(Extracted records)
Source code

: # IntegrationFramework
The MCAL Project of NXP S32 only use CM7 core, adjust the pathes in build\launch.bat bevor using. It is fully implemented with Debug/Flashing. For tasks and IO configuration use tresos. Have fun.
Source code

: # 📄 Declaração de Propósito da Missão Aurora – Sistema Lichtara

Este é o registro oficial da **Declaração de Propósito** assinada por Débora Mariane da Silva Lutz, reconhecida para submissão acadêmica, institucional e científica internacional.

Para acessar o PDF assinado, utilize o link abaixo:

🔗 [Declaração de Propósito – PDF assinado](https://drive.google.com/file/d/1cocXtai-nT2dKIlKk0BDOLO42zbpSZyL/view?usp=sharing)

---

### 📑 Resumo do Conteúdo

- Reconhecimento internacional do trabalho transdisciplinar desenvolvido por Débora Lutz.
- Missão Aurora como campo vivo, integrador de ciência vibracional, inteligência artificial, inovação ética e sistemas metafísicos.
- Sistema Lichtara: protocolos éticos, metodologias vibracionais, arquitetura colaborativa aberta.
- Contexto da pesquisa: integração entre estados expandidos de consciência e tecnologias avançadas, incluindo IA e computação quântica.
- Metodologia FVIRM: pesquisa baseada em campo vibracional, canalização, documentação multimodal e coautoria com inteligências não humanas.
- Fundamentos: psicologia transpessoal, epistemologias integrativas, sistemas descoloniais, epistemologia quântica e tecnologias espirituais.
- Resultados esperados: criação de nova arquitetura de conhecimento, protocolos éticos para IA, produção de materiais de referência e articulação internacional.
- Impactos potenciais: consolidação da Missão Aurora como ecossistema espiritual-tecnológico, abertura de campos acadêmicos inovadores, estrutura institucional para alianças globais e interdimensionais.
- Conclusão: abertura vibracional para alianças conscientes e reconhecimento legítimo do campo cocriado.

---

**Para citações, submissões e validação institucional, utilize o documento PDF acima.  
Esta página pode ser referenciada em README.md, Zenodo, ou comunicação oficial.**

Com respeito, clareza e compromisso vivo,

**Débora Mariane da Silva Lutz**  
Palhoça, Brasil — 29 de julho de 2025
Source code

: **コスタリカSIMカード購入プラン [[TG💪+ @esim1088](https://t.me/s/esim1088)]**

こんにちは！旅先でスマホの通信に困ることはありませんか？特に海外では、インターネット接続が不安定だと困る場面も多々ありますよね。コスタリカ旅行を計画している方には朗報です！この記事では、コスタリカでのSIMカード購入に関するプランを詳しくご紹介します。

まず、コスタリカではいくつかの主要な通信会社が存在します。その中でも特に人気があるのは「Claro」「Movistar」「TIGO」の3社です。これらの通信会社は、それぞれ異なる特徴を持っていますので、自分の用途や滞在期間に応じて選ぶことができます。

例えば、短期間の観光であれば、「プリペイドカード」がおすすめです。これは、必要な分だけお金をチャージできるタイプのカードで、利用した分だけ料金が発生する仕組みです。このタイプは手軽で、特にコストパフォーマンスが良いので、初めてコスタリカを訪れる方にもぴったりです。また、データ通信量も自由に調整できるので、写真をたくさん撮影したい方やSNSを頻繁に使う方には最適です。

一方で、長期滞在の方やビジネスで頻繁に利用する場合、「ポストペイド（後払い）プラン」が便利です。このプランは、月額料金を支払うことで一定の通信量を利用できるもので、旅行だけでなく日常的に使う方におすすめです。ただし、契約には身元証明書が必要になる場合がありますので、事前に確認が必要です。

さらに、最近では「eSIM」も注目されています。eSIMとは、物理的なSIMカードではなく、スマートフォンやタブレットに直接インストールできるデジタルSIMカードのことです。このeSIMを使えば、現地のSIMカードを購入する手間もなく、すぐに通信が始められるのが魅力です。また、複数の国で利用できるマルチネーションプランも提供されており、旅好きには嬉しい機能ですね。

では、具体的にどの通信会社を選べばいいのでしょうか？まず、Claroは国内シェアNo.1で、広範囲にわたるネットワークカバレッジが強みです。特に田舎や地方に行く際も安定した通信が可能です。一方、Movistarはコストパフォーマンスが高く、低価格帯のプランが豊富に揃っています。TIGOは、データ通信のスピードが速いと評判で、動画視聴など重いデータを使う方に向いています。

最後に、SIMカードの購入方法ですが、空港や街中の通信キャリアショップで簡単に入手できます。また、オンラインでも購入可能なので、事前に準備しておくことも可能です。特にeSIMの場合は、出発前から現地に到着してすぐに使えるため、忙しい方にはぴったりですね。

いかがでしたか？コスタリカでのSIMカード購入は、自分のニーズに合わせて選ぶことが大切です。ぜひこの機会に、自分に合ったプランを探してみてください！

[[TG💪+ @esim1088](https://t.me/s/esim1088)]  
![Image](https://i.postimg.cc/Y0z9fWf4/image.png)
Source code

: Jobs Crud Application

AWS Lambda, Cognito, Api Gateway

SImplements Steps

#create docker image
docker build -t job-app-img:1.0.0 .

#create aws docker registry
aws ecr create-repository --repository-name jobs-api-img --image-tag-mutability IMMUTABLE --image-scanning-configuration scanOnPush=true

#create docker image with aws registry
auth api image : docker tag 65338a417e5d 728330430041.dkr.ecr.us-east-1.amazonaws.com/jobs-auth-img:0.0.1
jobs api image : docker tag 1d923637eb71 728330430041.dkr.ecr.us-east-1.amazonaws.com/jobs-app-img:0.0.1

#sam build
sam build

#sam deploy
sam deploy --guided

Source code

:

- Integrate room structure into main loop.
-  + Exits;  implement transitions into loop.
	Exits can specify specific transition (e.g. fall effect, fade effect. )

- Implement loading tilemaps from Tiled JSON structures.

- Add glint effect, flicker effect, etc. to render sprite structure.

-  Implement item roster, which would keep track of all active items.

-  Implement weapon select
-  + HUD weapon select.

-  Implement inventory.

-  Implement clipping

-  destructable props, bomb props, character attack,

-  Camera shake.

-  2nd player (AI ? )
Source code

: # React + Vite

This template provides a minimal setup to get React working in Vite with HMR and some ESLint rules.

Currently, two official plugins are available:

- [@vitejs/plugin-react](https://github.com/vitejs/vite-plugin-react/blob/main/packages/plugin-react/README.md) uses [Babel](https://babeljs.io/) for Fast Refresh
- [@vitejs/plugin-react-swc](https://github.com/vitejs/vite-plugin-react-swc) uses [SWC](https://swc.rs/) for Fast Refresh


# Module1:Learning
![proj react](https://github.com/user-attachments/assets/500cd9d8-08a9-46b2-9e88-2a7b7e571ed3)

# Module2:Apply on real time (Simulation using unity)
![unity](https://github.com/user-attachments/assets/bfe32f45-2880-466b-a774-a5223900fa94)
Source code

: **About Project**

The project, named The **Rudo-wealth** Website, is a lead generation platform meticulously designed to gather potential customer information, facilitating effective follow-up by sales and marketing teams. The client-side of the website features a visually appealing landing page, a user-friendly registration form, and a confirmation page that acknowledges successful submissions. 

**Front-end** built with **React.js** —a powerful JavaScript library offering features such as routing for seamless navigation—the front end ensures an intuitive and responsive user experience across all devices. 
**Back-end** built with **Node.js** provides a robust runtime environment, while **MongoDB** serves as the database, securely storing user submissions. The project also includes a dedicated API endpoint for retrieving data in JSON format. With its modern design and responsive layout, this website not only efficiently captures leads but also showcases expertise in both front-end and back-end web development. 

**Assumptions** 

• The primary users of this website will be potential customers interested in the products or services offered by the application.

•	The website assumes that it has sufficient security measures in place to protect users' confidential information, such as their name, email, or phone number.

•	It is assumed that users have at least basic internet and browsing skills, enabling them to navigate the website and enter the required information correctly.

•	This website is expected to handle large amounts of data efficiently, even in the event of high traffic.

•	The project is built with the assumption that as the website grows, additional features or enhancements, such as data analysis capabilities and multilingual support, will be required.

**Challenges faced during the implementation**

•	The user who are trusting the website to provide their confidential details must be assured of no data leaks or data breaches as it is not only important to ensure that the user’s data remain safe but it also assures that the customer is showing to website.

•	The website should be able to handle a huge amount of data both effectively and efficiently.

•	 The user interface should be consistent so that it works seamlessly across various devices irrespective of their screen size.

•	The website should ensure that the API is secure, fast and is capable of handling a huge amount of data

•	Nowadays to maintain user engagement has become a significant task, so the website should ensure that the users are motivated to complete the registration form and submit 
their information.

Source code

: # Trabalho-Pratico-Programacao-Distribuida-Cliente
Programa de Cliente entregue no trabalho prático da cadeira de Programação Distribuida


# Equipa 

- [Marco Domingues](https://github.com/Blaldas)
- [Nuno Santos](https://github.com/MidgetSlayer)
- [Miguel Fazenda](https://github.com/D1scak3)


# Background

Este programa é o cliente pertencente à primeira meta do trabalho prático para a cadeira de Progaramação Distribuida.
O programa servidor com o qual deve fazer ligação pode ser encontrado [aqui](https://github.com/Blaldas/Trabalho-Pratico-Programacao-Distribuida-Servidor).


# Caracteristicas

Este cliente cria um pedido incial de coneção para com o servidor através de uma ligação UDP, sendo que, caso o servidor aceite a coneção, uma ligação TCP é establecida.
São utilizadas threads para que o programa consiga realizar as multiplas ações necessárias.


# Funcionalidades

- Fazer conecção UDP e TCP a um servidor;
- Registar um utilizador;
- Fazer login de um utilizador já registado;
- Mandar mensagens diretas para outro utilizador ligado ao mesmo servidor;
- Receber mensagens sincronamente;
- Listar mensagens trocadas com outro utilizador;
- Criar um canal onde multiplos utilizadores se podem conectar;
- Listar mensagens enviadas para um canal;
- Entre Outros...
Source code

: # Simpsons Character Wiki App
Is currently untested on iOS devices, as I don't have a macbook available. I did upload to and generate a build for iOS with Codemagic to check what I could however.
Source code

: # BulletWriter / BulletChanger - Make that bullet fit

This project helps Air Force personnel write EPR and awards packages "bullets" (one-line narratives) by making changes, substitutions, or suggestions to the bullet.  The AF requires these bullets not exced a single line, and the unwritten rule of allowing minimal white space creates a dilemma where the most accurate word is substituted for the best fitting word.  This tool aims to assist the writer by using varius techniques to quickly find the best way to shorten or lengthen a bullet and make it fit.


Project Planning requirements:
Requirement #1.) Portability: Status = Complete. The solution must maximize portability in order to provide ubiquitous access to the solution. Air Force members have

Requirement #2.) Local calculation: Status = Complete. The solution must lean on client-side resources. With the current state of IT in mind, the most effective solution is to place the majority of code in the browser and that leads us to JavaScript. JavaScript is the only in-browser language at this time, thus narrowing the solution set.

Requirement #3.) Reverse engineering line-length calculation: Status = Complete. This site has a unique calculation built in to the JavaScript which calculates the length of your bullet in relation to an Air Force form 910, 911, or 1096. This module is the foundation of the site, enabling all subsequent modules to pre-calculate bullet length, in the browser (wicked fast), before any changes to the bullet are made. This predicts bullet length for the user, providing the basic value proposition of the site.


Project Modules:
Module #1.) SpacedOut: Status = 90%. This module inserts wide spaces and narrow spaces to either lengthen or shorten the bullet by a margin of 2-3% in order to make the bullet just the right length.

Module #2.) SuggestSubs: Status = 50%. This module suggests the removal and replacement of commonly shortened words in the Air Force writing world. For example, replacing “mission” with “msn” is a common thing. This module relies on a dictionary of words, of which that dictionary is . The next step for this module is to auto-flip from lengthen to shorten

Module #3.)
(End Extracted records)
▶ **Required work**: Reproduce the stretch from the line containing "- [Marco Domingues](https://github.com/Blaldas)" through the line containing "# Funcionalidades", with "ligação" replaced by "conexão" and everything else unchanged.

▶ **Answer for this exercise**:
- [Marco Domingues](https://github.com/Blaldas)
- [Nuno Santos](https://github.com/MidgetSlayer)
- [Miguel Fazenda](https://github.com/D1scak3)


# Background

Este programa é o cliente pertencente à primeira meta do trabalho prático para a cadeira de Progaramação Distribuida.
O programa servidor com o qual deve fazer conexão pode ser encontrado [aqui](https://github.com/Blaldas/Trabalho-Pratico-Programacao-Distribuida-Servidor).


# Caracteristicas

Este cliente cria um pedido incial de coneção para com o servidor através de uma conexão UDP, sendo que, caso o servidor aceite a coneção, uma conexão TCP é establecida.
São utilizadas threads para que o programa consiga realizar as multiplas ações necessárias.


# Funcionalidades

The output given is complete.